Three Sleeping Beautys. After one foreign film has a limited release, another takes the Sucker Punch route, featuring a victimized girl in a modern brothel, played by the same actress in both movies. Someone else decided to throw together a Hailee Steinfeld version. Why not, right?

Four Snow Whites. The first will be Tarsem Singh’s The Brothers Grimm: Snow White featuring newcomer Lily Collins with Julia Roberts as the Evil Queen. Singh’s 300-like epic Immortals will come first, garnering more Greek fables than Greek history, with Guillermo del Toro as executive producer, a job title he’ll also claim for Puss in Boots and a darker take on Pinocchio. The producer of Crazy, Stupid, Love is now claiming he’ll direct Potter alum Emma Watson in one of…

Two Beauty and the Beasts, even if you don’t count Disney’s 3D re-release. Beastly didn’t completely kill its marketability, apparently, with its rich kid socialite subplot squeezing in Mary-Kate Olson for a bit of the self referential. 

White will attempt to become the new Black again in the form of Snow White and the Huntsman, with Kristen Stewart beleaguered by Charlize Theron’s Evil Queen. Disney is finally pushing the long delayed Snow White and the Seven, under the new title The Order of the Seven. Yet another battle between the two will ensue this Fall when Once Upon a Time debuts on ABC. That show is set in a sort of a Silent Hill type small town enchanted by lollipop drama. It’s populated also by Prince Charming, Jiminy Cricket, and Rumplestiltskin. The name of the town is Storybrooke. The local newspaper is The Daily Mirror. Former writers from LOST, you should be ashamed even if you aren’t ripping off the comicbook Fables, which you probably are.

Television won’t stop there, with a procedural crime show attempting to keep the genre flowing by following pop culture’s Pied Piper. Former Buffy writers will do this with Grimm, a crimes-based-on-fairy-tales show that NBC chose over 17th Precinct, written by former Battlestar writers and described as “Cops versus Wizards.” Movies are onto the same idea with Pan, a crime drama with Sean Bean and Aaron Eckhart.

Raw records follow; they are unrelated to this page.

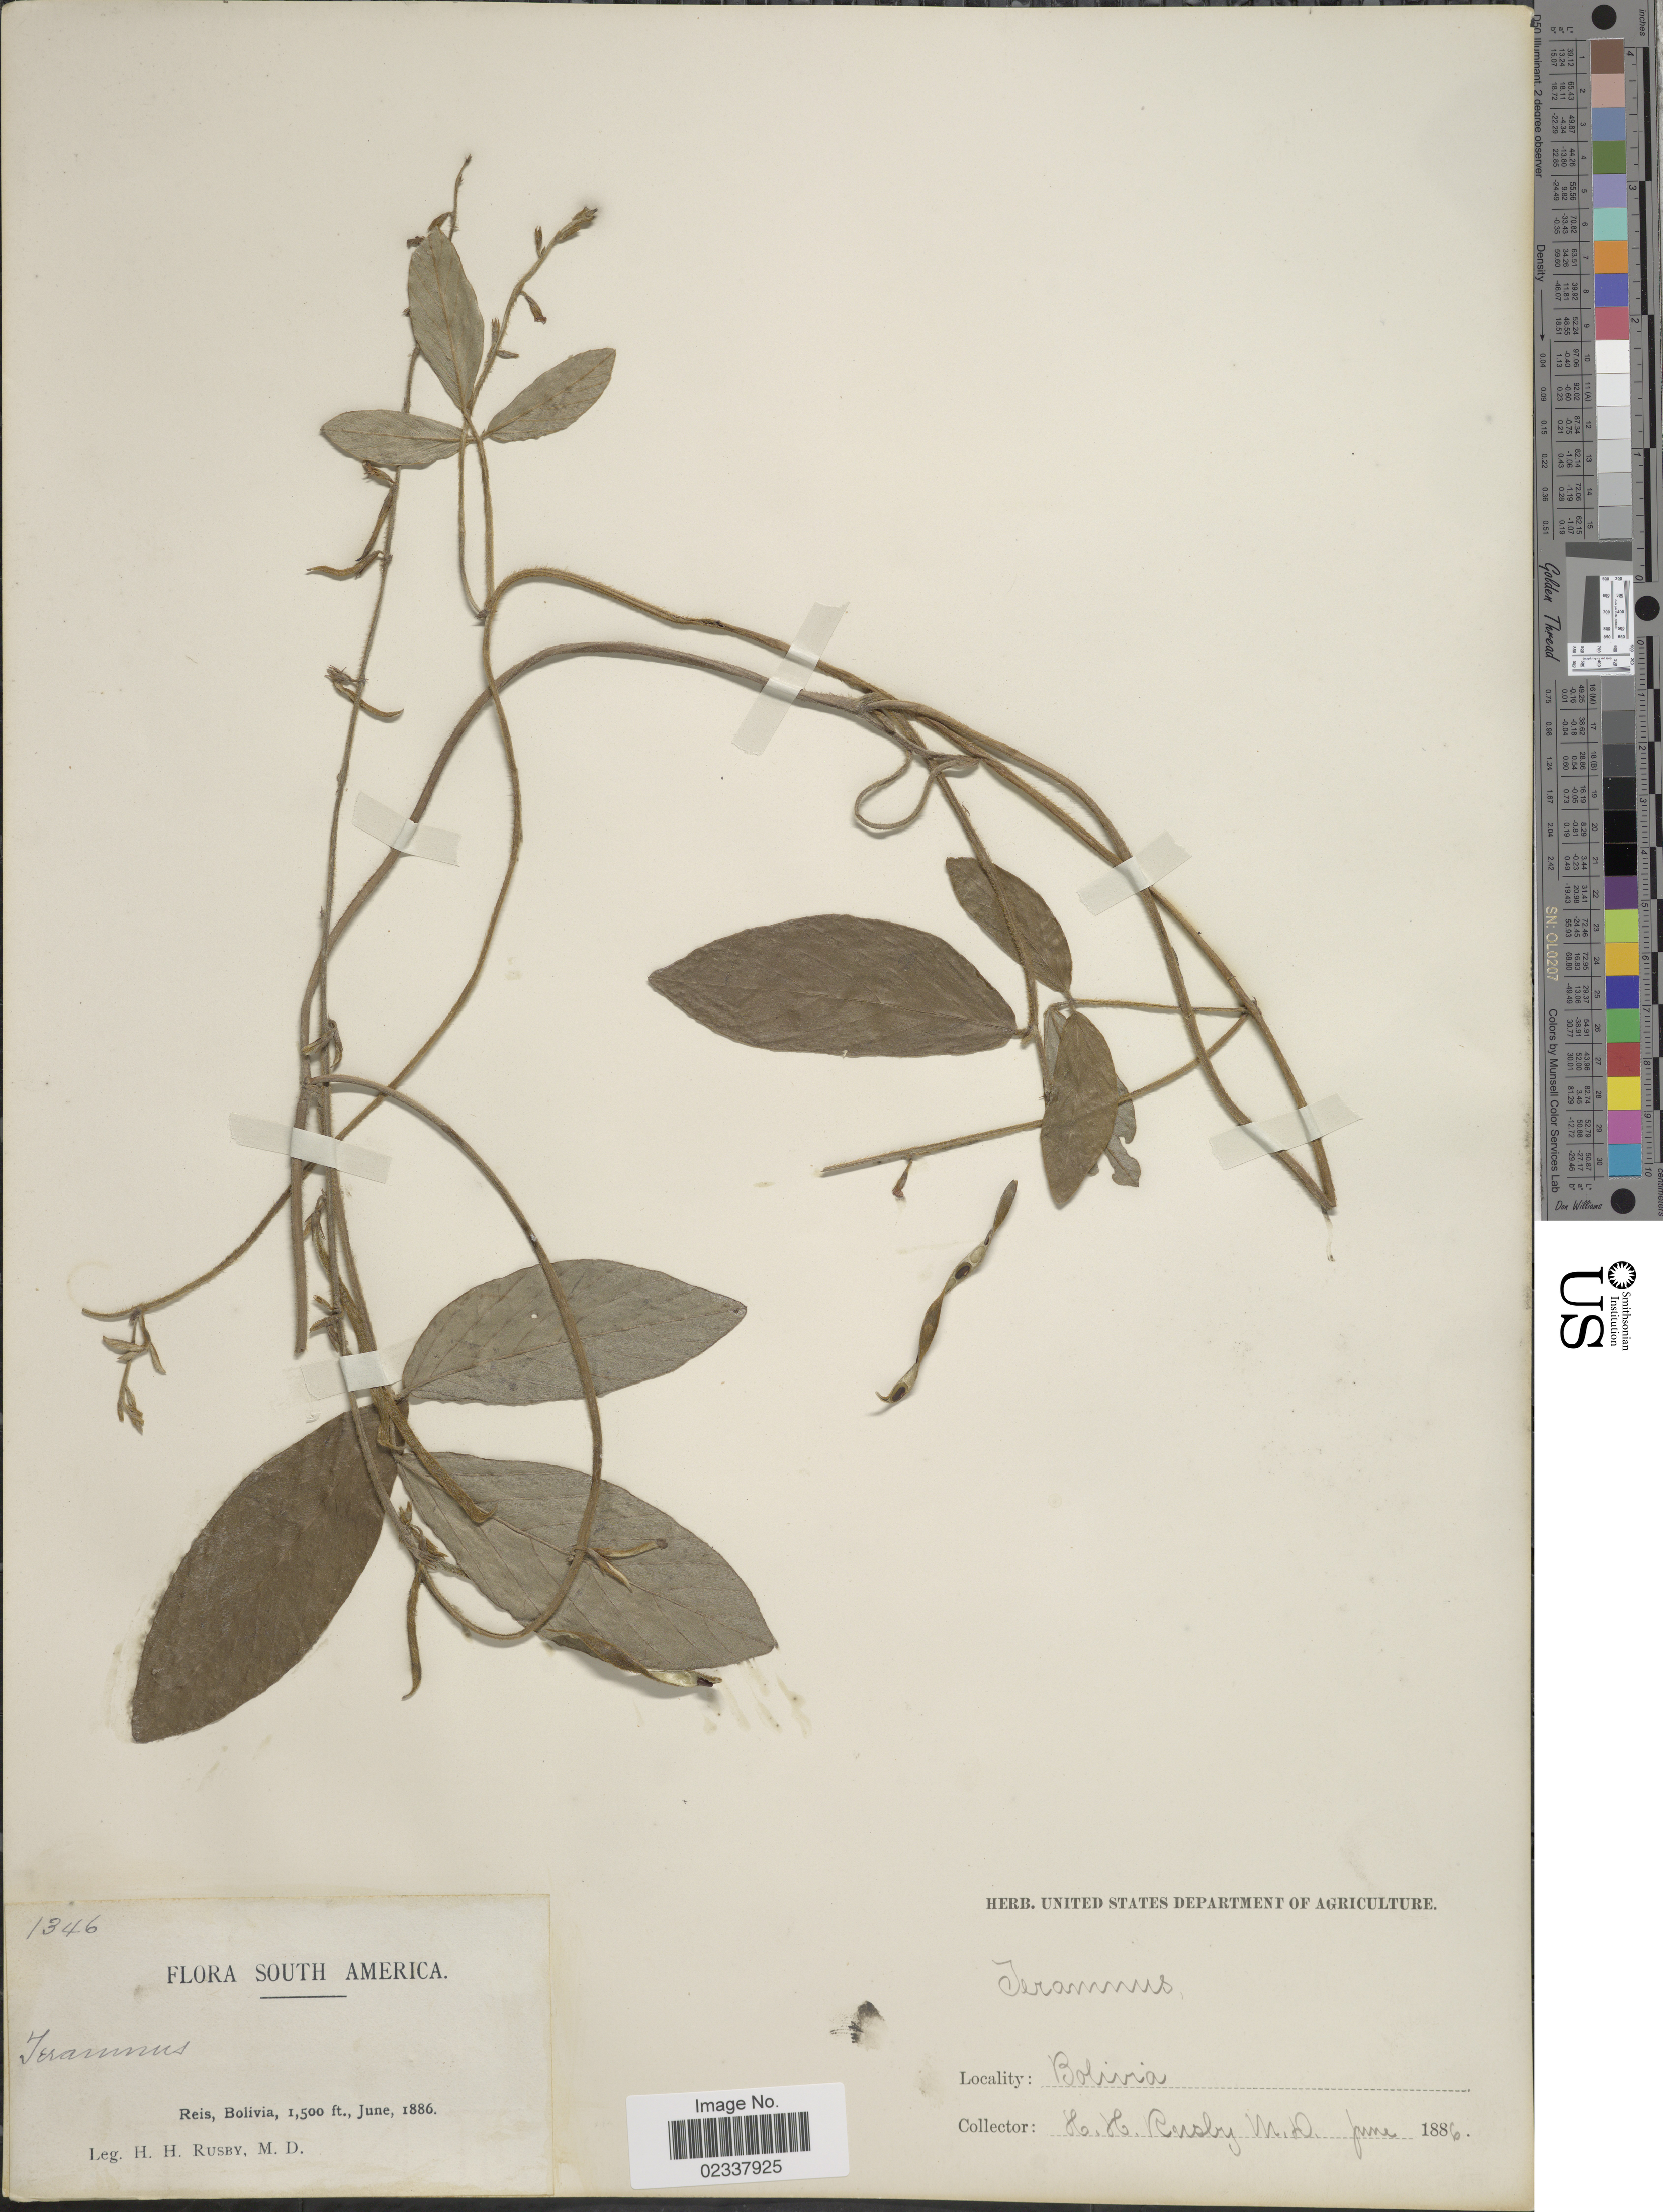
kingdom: Plantae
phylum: Tracheophyta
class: Magnoliopsida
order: Fabales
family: Fabaceae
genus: Teramnus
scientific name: Teramnus uncinatus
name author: (L.) Sw.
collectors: H. H. Rusby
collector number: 1346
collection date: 1886-06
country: Bolivia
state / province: Pando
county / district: Nicolas Suarez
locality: Reis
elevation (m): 457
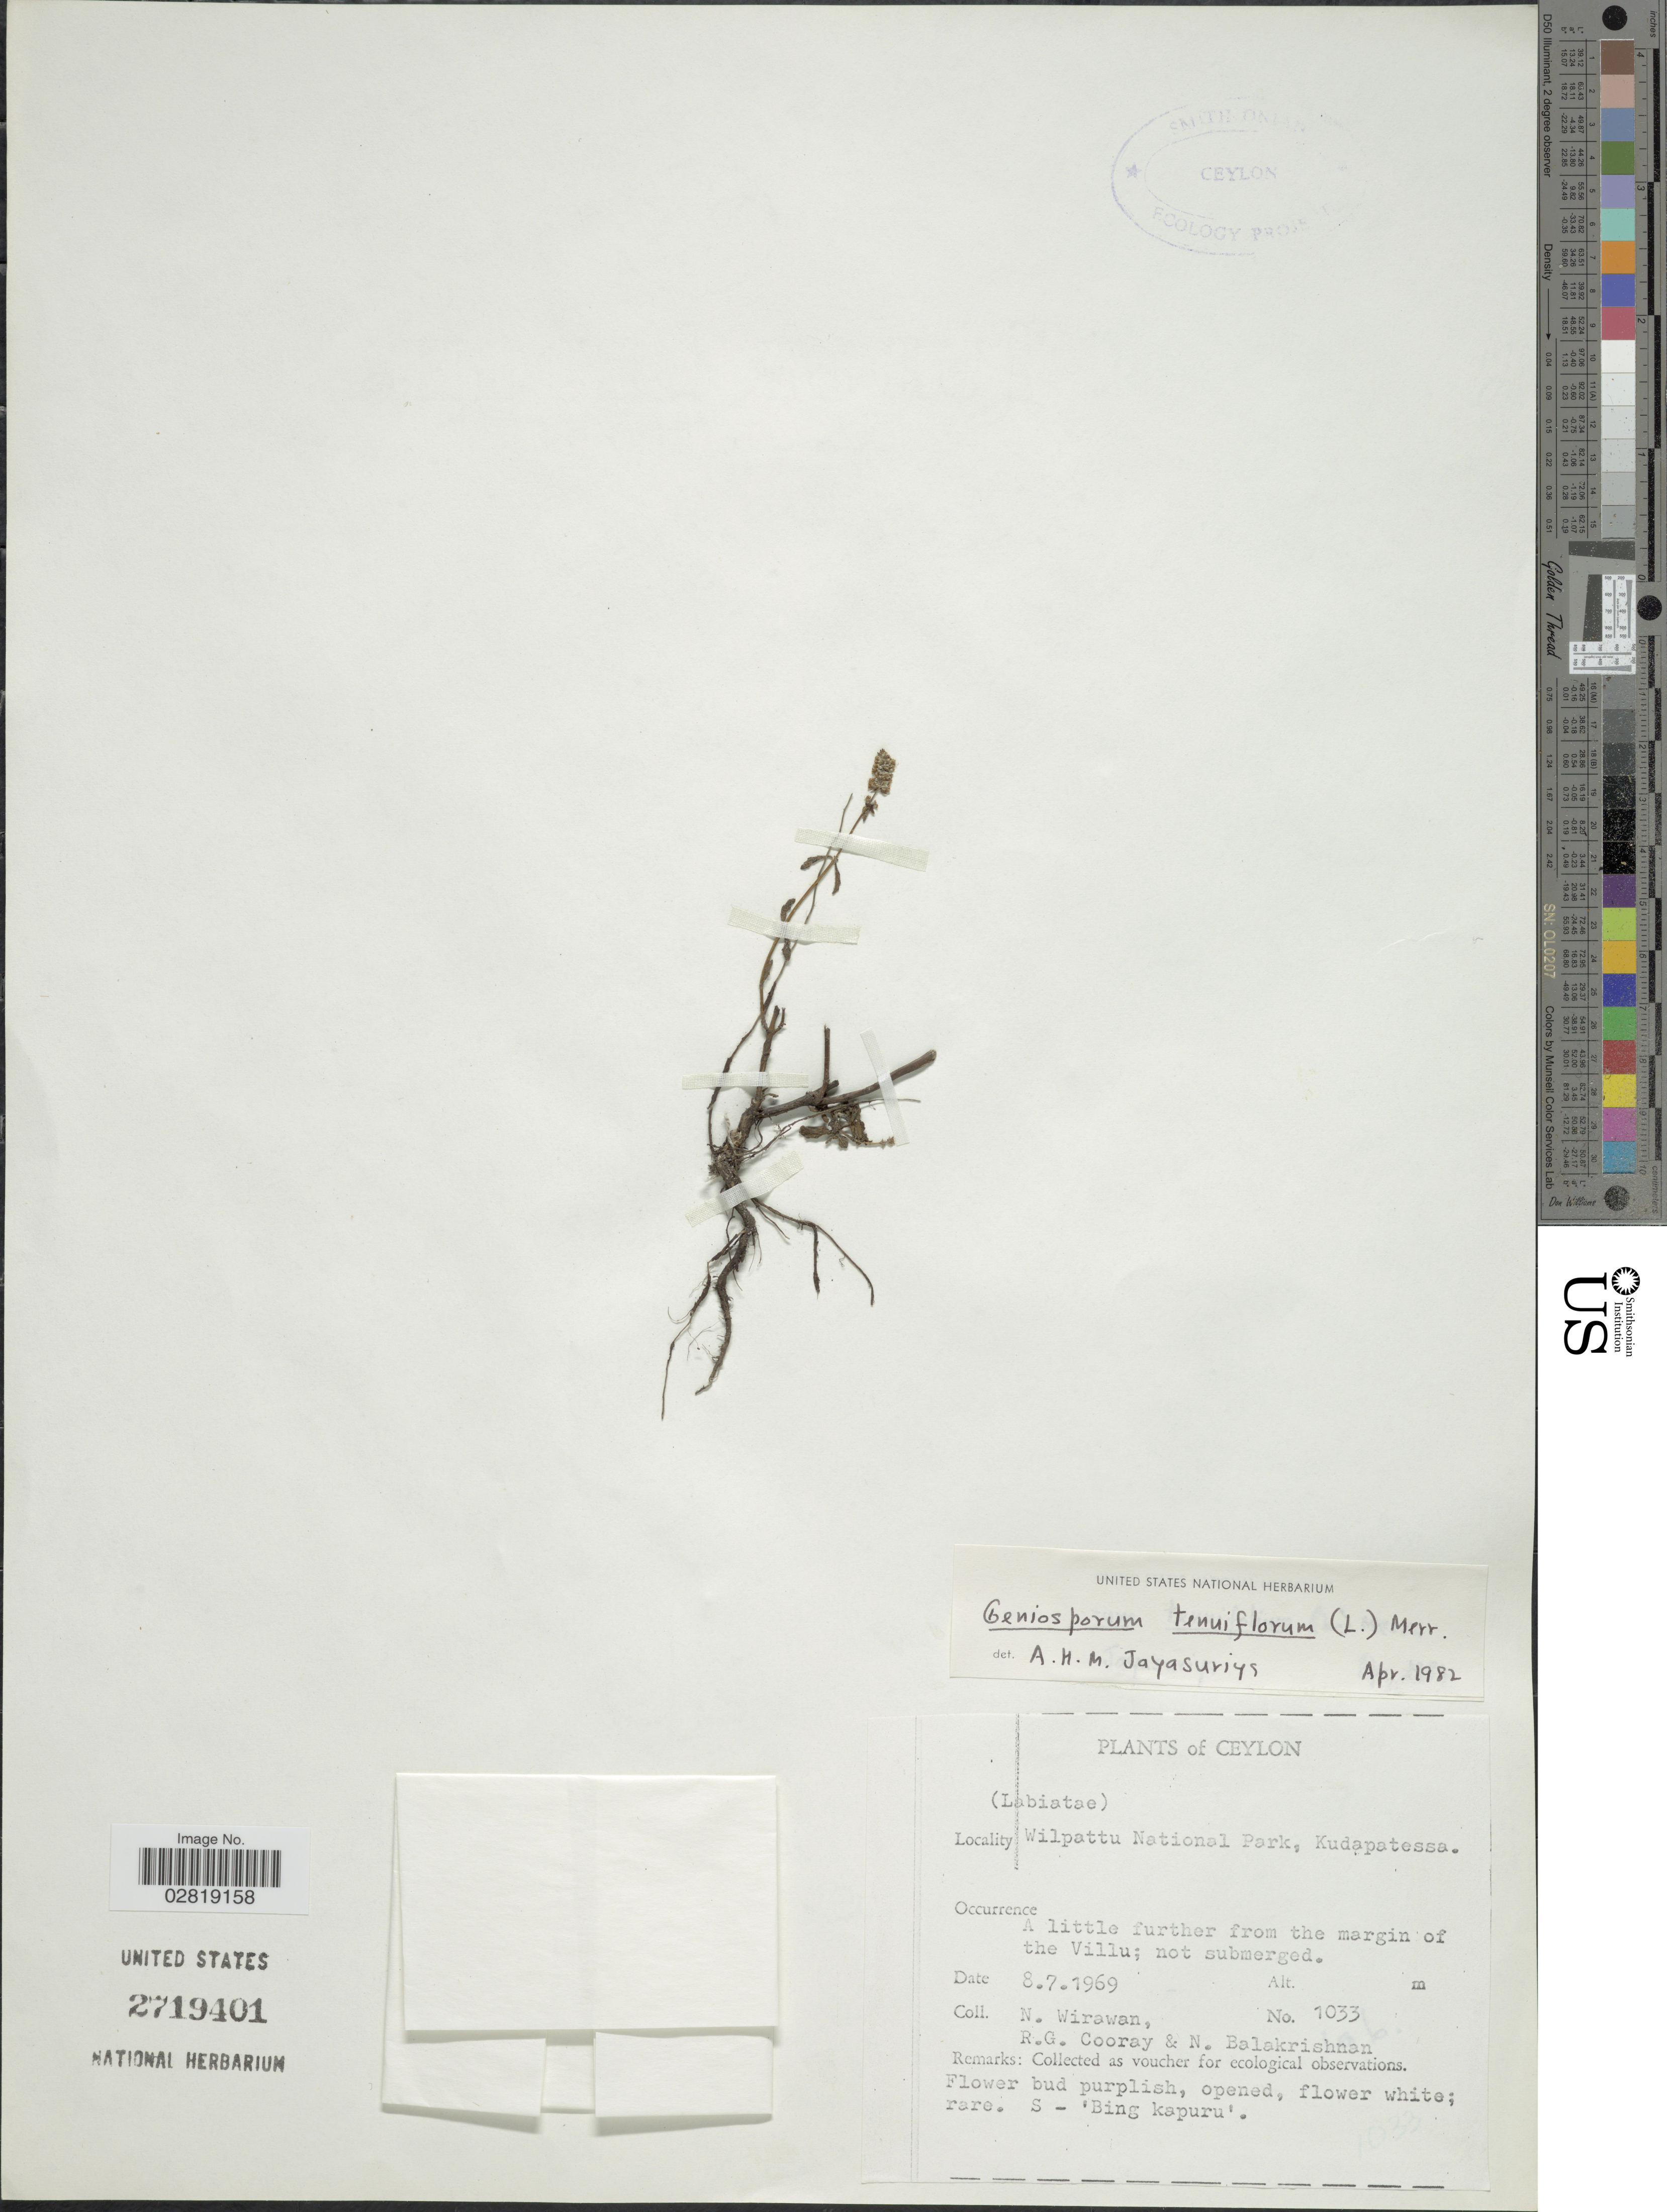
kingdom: Plantae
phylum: Tracheophyta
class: Magnoliopsida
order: Lamiales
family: Lamiaceae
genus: Geniosporum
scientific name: Geniosporum tenuiflorum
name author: (L.) Merr.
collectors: N. Wirawan, R. Cooray & N. Balakrishnan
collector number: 1033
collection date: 1969-07-08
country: Sri Lanka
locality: Ceylon. Wilpattu National Park, Kudapatessa. A little further from the margin of the Villu.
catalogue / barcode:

I dare you to think of a fairy tale that isn’t covered, but first consider Bryan Singer’s Jack the Giant Killer, Sam Raimi’s Oz: The Great and Powerful, the Jeremy Renner/Gemma Aterton vehicle Hansel and Gretel: Witch Hunters. How ya doing over there, Pixar? What’s that? You’re first ever fairy tale will be called Brave? Well I certainly wish you the best.

If you’d like to make a case for The Hobbit, there’s two of those movies on the way, and when this is all said and done, Hollywood will mine the Norse lore once more by sequelizing How to Train Your Dragon and Thor, after that character lends his fruity hammer to The Avengers.

So why fairy tales? The genre accounts for the early silent era’s greatest hits, but since then it’s been notably hit or miss where live action is concerned. Congratulations to Pan’s Labyrinth, condolences to The Brothers Grimm. Pixar’s domination of the kids market caused a Disney princess vacuum, but most being made now are back-to-darker-origin stories, the let’s-try-it-in-a-skyscraper approach. Can any of the above keep this genre from being driven beneath the impurest snows of saturation when The New CW inevitably tries to cash in? Will we see higher collars and apple red lipstick hit the runways?

Johnny Appleseed can’t plant trees fast enough to fill the poison industry’s quota.

Where you come in: Spent one month rewriting mankind’s most popular fairy tale, The Bible, and sell that pronto. Fill your wardrobe with the preppiest outfits imaginable and shave twice a day. Wear shoes with pointed toes and sing like you have no marbles. If you are a girl, keep doing what you’re doing, dreaming what you’re dreaming, and develop a chem dependency to fog that not-so-distant memory of the dashing gentleman who cheated on you.